Antisense oligonucleotides and antisense RNA
In related studies, Dr. Weiss’ laboratory made discoveries on: 1) The role of calmodulin in neuronal differentiation and proliferation; 2) Behavioral and biochemical correlates of dopamine responses in brain; 3) Development of antisense oligonucleotides and antisense RNA as pharmacological tools to study calmodulin and dopamine receptors, and as pharmacological agents for gene therapy in brain; and 4) Reversal of dopaminergic supersensitivity: preclinical mechanisms and clinical applications.
These studies laid the foundation for the therapeutic use of antisense oligonucleotides and antisense RNA in a variety of disease states.

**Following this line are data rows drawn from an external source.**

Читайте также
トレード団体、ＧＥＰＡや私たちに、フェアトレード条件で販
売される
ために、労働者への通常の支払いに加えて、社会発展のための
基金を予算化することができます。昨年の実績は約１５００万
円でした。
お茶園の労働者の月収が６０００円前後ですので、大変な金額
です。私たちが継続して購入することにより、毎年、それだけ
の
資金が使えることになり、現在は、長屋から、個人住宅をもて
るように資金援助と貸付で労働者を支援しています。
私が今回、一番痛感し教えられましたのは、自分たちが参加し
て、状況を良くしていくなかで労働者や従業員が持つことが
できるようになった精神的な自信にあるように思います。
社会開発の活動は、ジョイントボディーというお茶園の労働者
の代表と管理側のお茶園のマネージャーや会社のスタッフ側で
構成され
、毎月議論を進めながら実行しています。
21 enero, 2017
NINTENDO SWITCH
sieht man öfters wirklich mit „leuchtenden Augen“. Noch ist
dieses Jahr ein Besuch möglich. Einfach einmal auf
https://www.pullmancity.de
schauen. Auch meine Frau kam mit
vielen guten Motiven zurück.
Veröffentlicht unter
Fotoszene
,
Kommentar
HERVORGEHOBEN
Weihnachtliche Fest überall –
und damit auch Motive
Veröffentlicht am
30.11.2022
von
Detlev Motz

More recent clinical studies by many others have produced new types of antisense treatments, and several drugs are currently on the market and many others are in clinical development using the concept of antisense therapy, including in cancer, Huntington’s disease and other neurological diseases.
Modulation of adrenergic receptor-linked adenylate cyclase system
Using the pineal gland as a model, Dr. Weiss and colleagues were the first to show that the beta-adrenergic receptor-linked adenylate cyclase system is modified chronically by a variety of physiological factors and pharmacological perturbations. These studies show that long-term changes that occur following physiological or pharmacological alterations in adrenergic input may be explained by a common biological principle: that is, the degree to which an adrenergic-innervated structure can be stimulated is inversely related to the degree to which it had been previously stimulated. This hypothesis may provide a biochemical basis for explaining the altered responsiveness of the adrenergic system seen in aging and in males vs. females and may explain the mechanism for drug supersensitivity and drug tolerance.